Stored data entries
'''

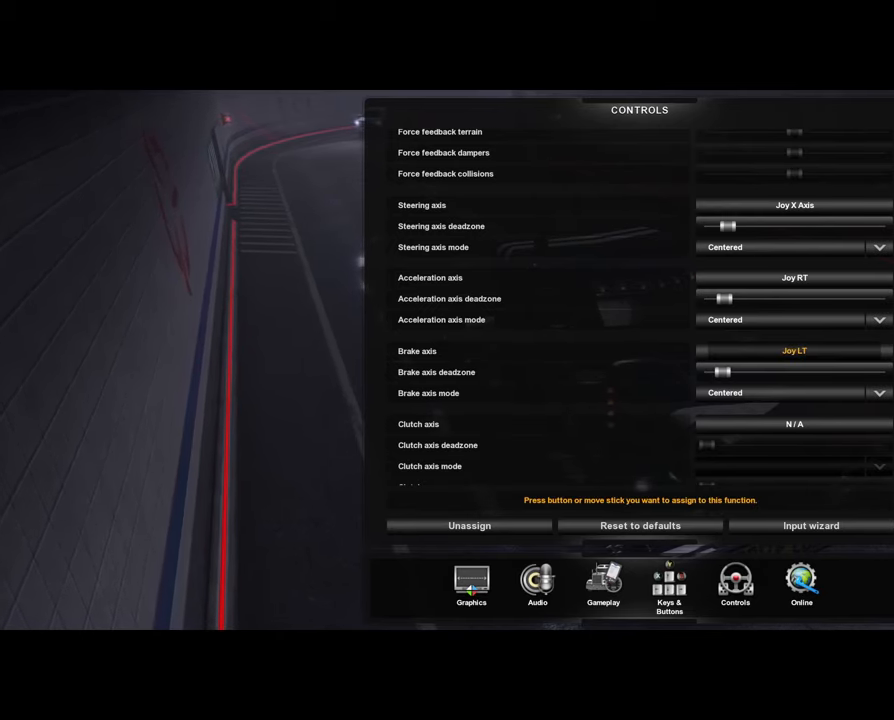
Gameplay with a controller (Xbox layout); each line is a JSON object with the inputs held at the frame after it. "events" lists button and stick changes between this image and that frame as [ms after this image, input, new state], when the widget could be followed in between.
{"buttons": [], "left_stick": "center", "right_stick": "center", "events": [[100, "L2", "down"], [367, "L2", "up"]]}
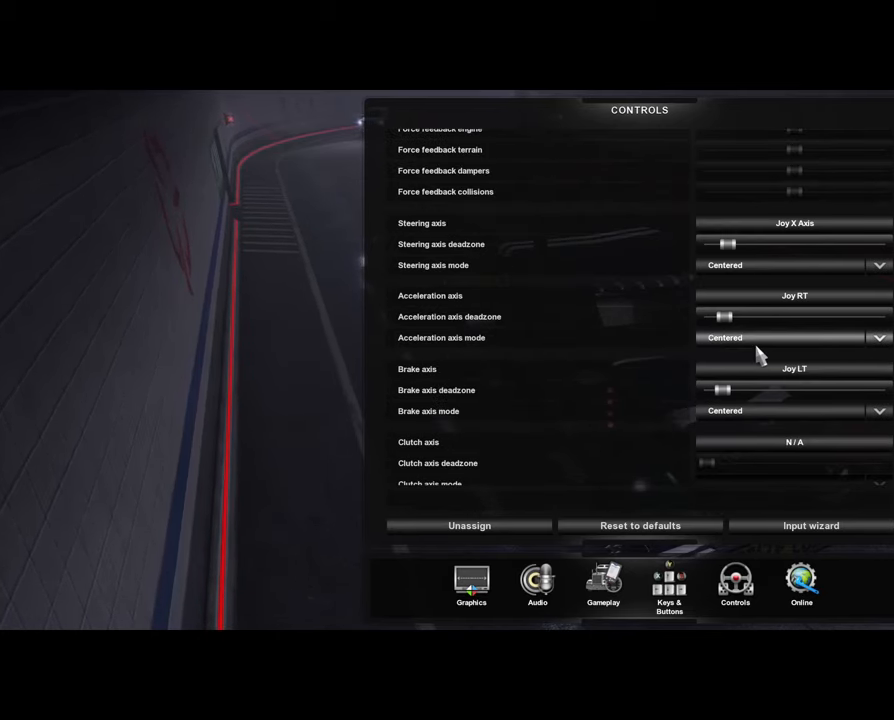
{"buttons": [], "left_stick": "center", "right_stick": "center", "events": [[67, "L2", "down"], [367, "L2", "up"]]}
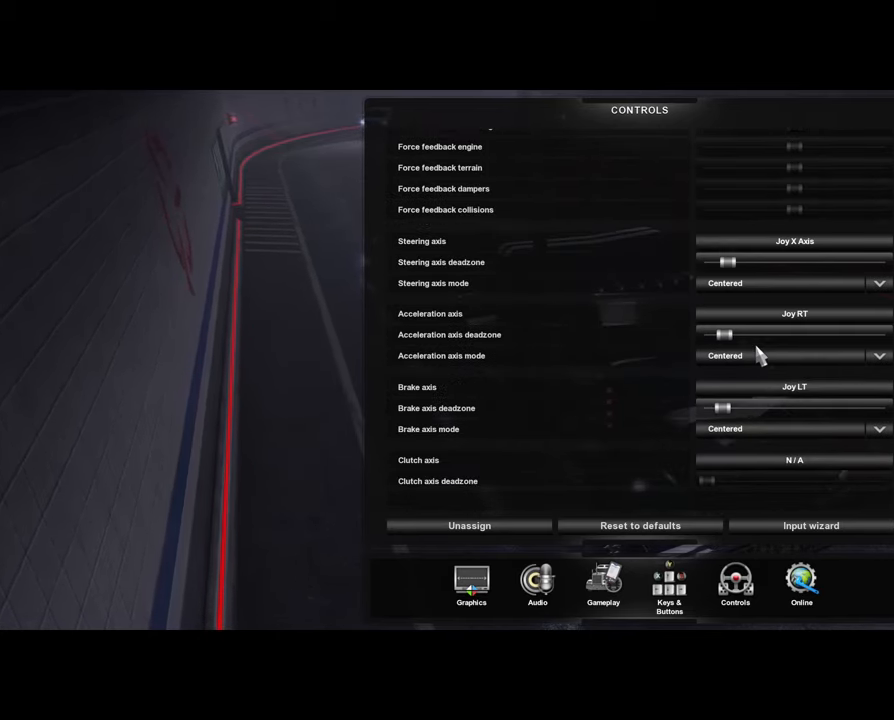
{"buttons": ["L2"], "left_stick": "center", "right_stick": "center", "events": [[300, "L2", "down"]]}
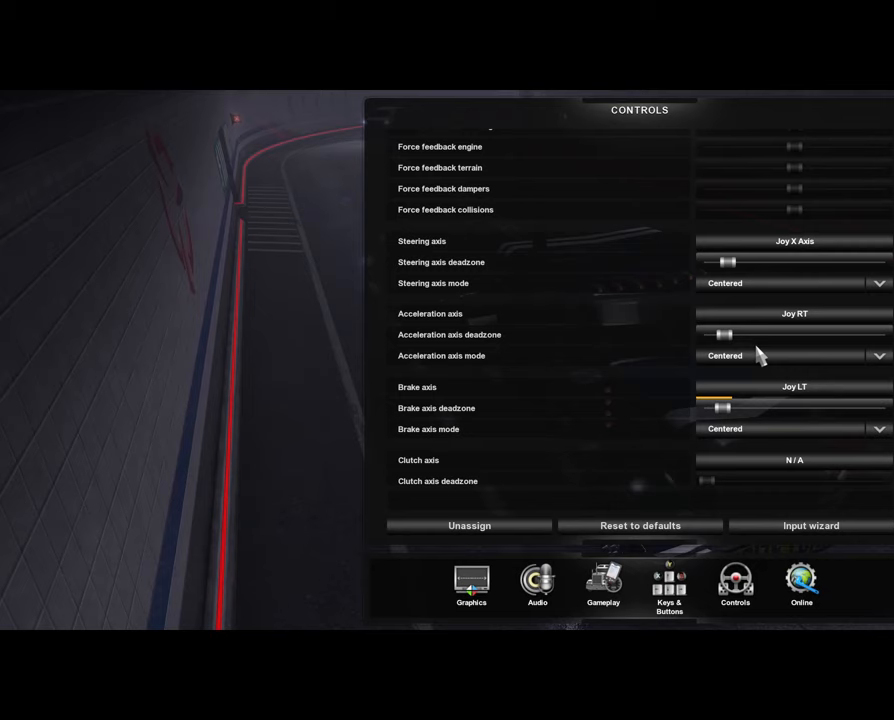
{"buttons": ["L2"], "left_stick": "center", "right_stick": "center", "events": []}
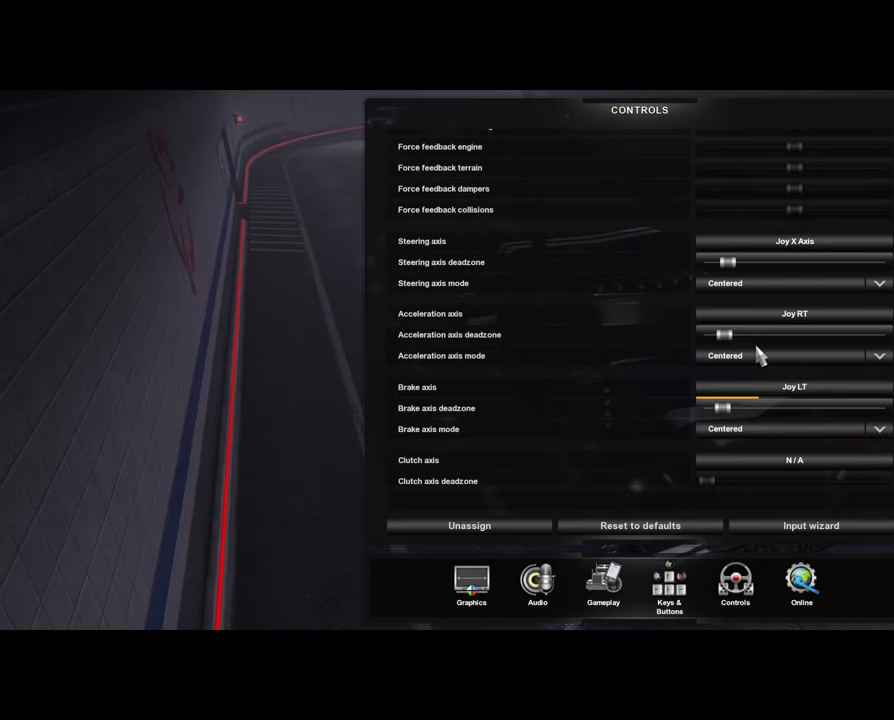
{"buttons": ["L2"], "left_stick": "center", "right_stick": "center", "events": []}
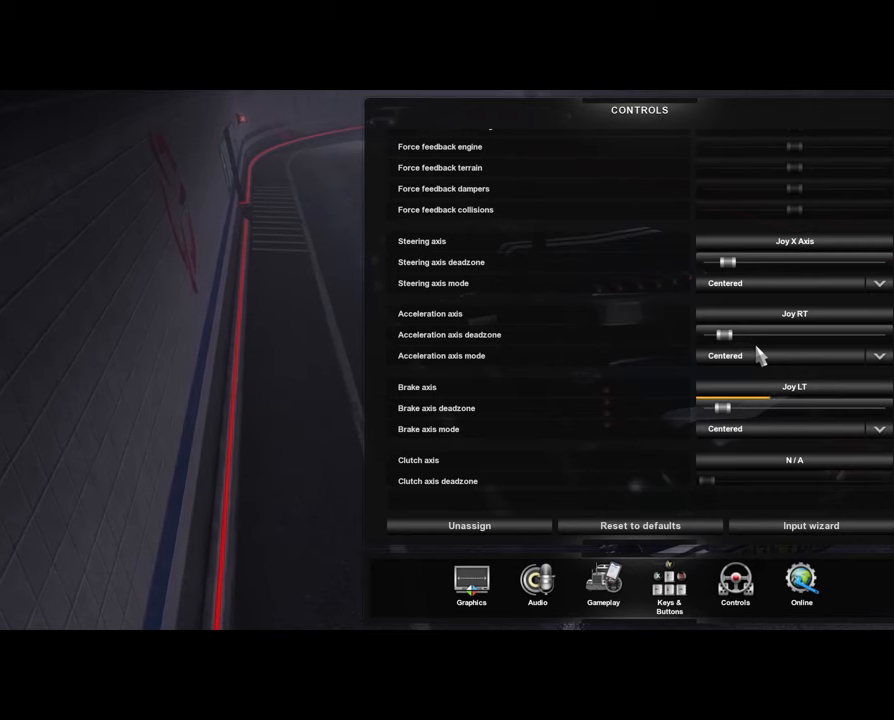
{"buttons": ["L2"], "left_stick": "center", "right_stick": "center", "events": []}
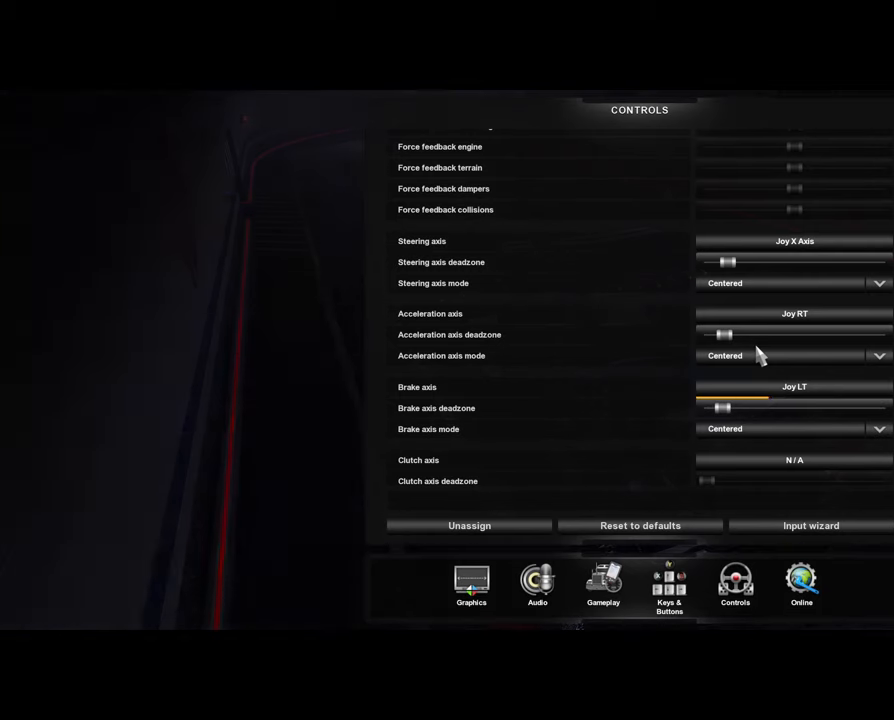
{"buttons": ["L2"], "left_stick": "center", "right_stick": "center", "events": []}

'''

Problem requirements.
Where in the entries above does the word "down" appear? Copy each line that has it.

Task result.
{"buttons": [], "left_stick": "center", "right_stick": "center", "events": [[100, "L2", "down"], [367, "L2", "up"]]}
{"buttons": [], "left_stick": "center", "right_stick": "center", "events": [[67, "L2", "down"], [367, "L2", "up"]]}
{"buttons": ["L2"], "left_stick": "center", "right_stick": "center", "events": [[300, "L2", "down"]]}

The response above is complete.